目先の利益で「原発再稼働」を勧める者には未来が見えていない。
一部に原発一基稼働すれば貿易収支が年間800億円改善される、という論評が掲げられたようだが、そうした目先慾な論理こそが国家百年の大計を誤らせるものだ。だいたい1立方メートル4ドルの天然ガスを18ドルで購入している電力各社の原価意識の希薄さこそが問題ではないだろうか。
赤字になればすべて経産官僚と結託して電気代にオンすれば良いという考えでは世界に冠たる高電気料金は少しも改善されないだろう。原発の発電コストが安いというまやかしはバレたが、今度は天然ガス代が高くつくと目先慾な論評を加えている。
どうしても原発を動かしたい者の仲間は飛んでもない論理を思いつくものだ。燃料を安く購入するという自分たちの企業努力の欠落を棚に上げ、放射性廃棄物の最終処分場も決まっていないことも棚に上げ、使用済み核燃料が各地の原発に造られている使用済み燃料プールに満杯状態でどうしようもないことも棚に上げて、それでも原発を動かすべきだと世論を誘導する。

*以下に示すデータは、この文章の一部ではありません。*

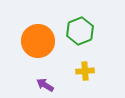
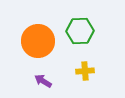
green hexagon: rotated 20 degrees clockwise
purple arrow: moved 2 px left, 4 px up
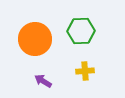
green hexagon: moved 1 px right
orange circle: moved 3 px left, 2 px up
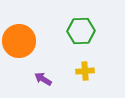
orange circle: moved 16 px left, 2 px down
purple arrow: moved 2 px up
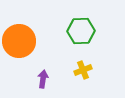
yellow cross: moved 2 px left, 1 px up; rotated 18 degrees counterclockwise
purple arrow: rotated 66 degrees clockwise
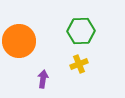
yellow cross: moved 4 px left, 6 px up
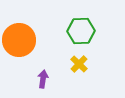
orange circle: moved 1 px up
yellow cross: rotated 24 degrees counterclockwise
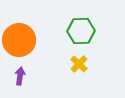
purple arrow: moved 23 px left, 3 px up
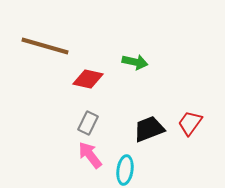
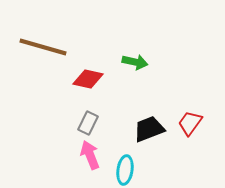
brown line: moved 2 px left, 1 px down
pink arrow: rotated 16 degrees clockwise
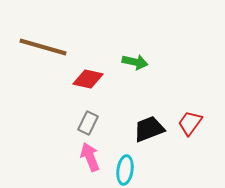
pink arrow: moved 2 px down
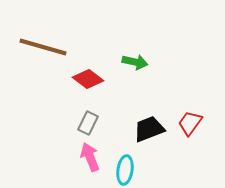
red diamond: rotated 24 degrees clockwise
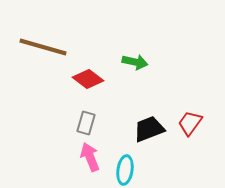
gray rectangle: moved 2 px left; rotated 10 degrees counterclockwise
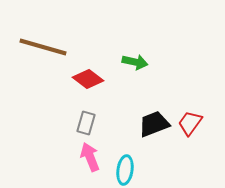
black trapezoid: moved 5 px right, 5 px up
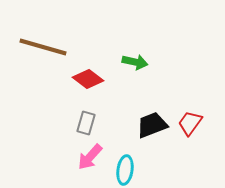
black trapezoid: moved 2 px left, 1 px down
pink arrow: rotated 116 degrees counterclockwise
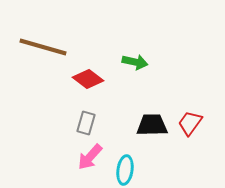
black trapezoid: rotated 20 degrees clockwise
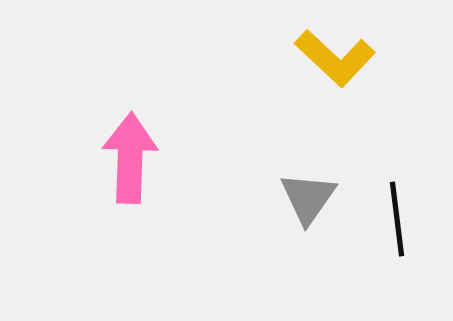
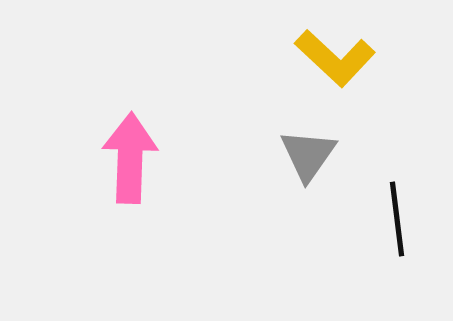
gray triangle: moved 43 px up
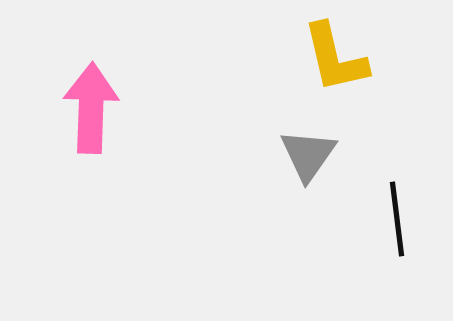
yellow L-shape: rotated 34 degrees clockwise
pink arrow: moved 39 px left, 50 px up
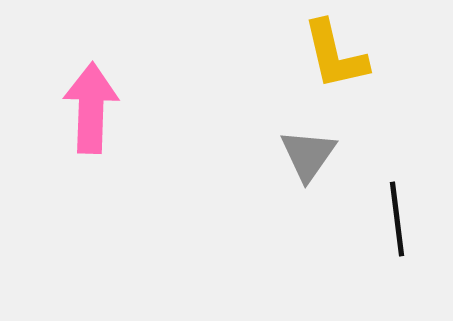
yellow L-shape: moved 3 px up
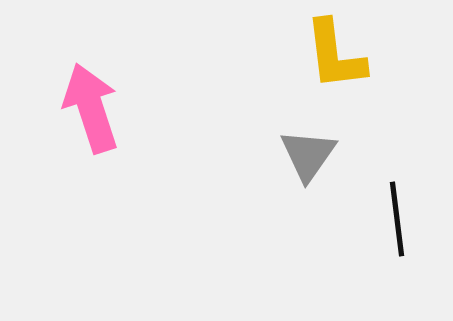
yellow L-shape: rotated 6 degrees clockwise
pink arrow: rotated 20 degrees counterclockwise
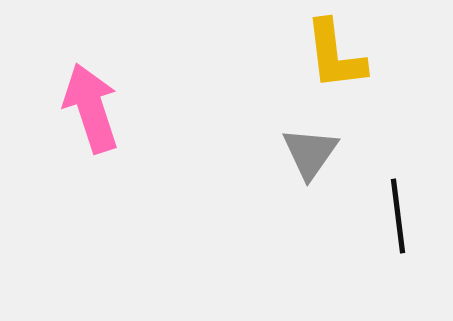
gray triangle: moved 2 px right, 2 px up
black line: moved 1 px right, 3 px up
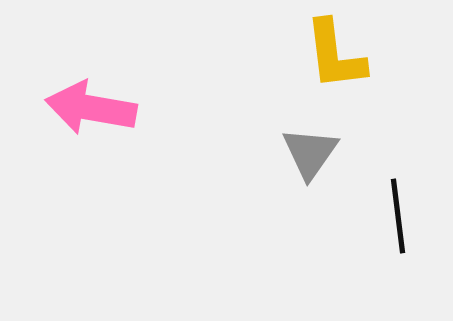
pink arrow: rotated 62 degrees counterclockwise
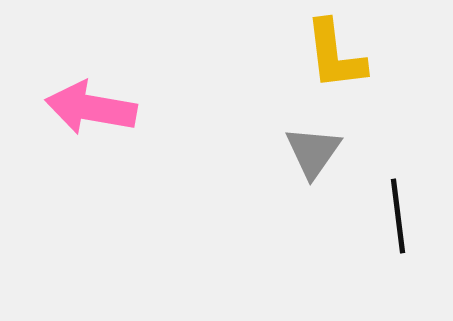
gray triangle: moved 3 px right, 1 px up
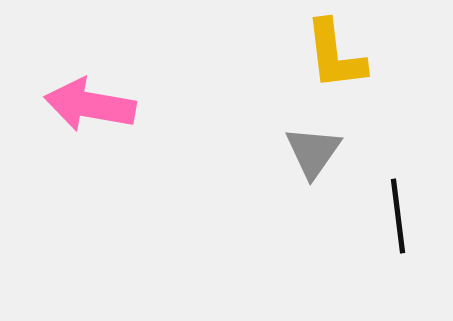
pink arrow: moved 1 px left, 3 px up
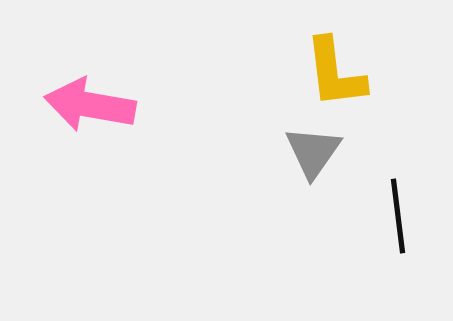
yellow L-shape: moved 18 px down
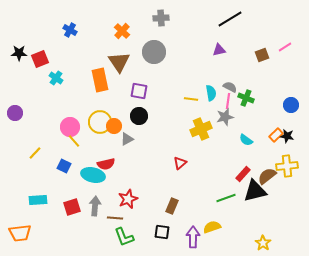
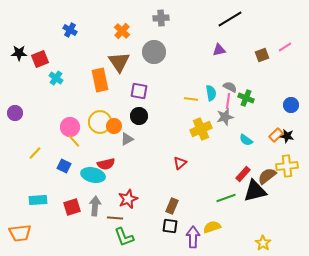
black square at (162, 232): moved 8 px right, 6 px up
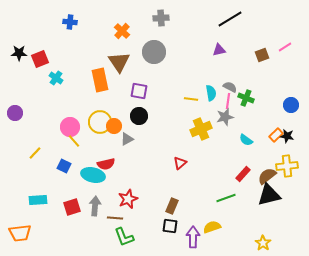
blue cross at (70, 30): moved 8 px up; rotated 24 degrees counterclockwise
black triangle at (255, 191): moved 14 px right, 4 px down
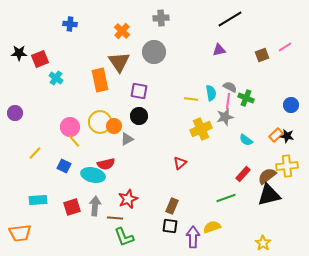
blue cross at (70, 22): moved 2 px down
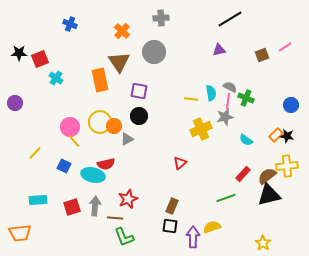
blue cross at (70, 24): rotated 16 degrees clockwise
purple circle at (15, 113): moved 10 px up
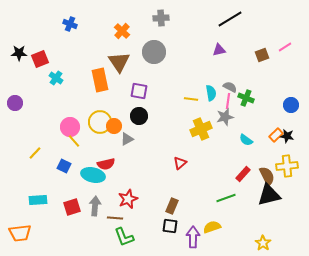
brown semicircle at (267, 176): rotated 102 degrees clockwise
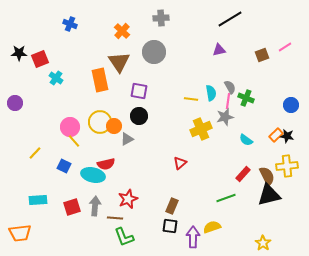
gray semicircle at (230, 87): rotated 32 degrees clockwise
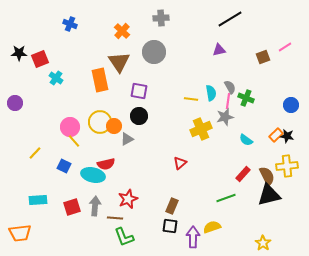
brown square at (262, 55): moved 1 px right, 2 px down
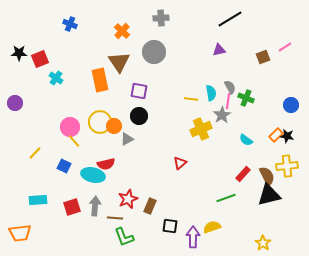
gray star at (225, 117): moved 3 px left, 2 px up; rotated 18 degrees counterclockwise
brown rectangle at (172, 206): moved 22 px left
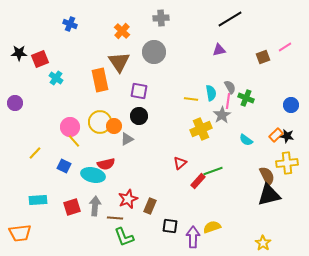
yellow cross at (287, 166): moved 3 px up
red rectangle at (243, 174): moved 45 px left, 7 px down
green line at (226, 198): moved 13 px left, 27 px up
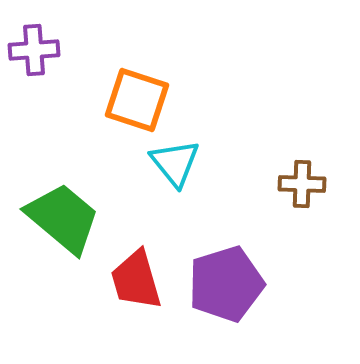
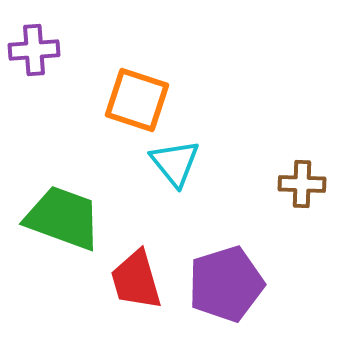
green trapezoid: rotated 20 degrees counterclockwise
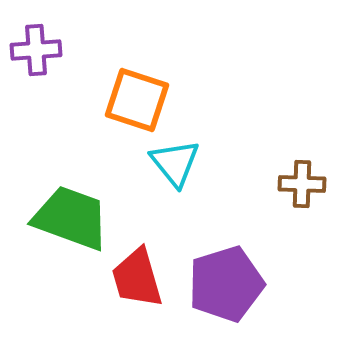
purple cross: moved 2 px right
green trapezoid: moved 8 px right
red trapezoid: moved 1 px right, 2 px up
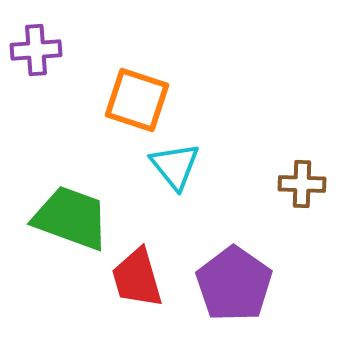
cyan triangle: moved 3 px down
purple pentagon: moved 8 px right; rotated 20 degrees counterclockwise
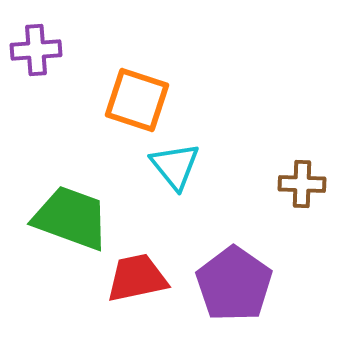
red trapezoid: rotated 94 degrees clockwise
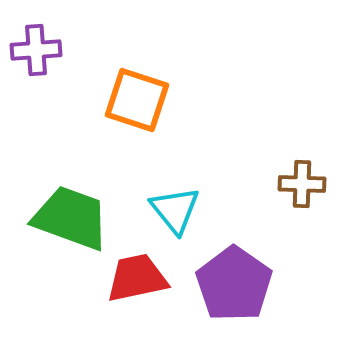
cyan triangle: moved 44 px down
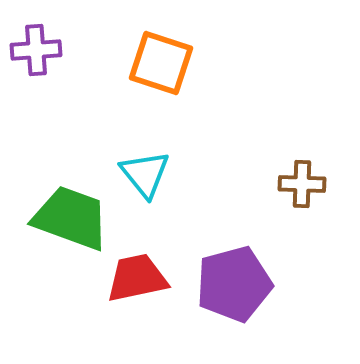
orange square: moved 24 px right, 37 px up
cyan triangle: moved 30 px left, 36 px up
purple pentagon: rotated 22 degrees clockwise
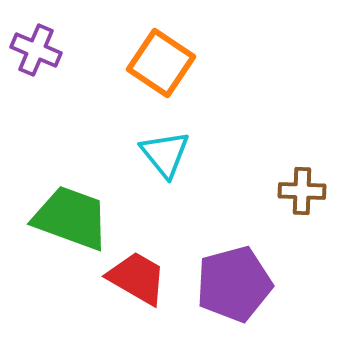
purple cross: rotated 27 degrees clockwise
orange square: rotated 16 degrees clockwise
cyan triangle: moved 20 px right, 20 px up
brown cross: moved 7 px down
red trapezoid: rotated 42 degrees clockwise
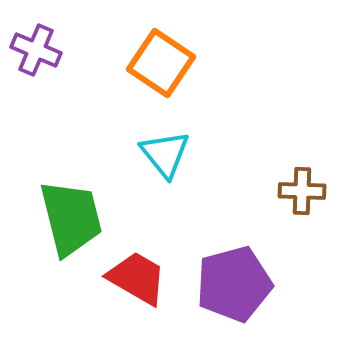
green trapezoid: rotated 56 degrees clockwise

御用評論家とは困った存在だ。御用学者も困ったものだし、御用マスメディアも困ったものだ。なぜ未来に目を向けて新しい発電装置を開発しようとはしないのだろうか。再エネも含めて、未来のエネルギーにふさわしいシステムを日本が世界に先駆けて開発すれば、それこそ経済成長の新しい一つのエンジンになるだろう。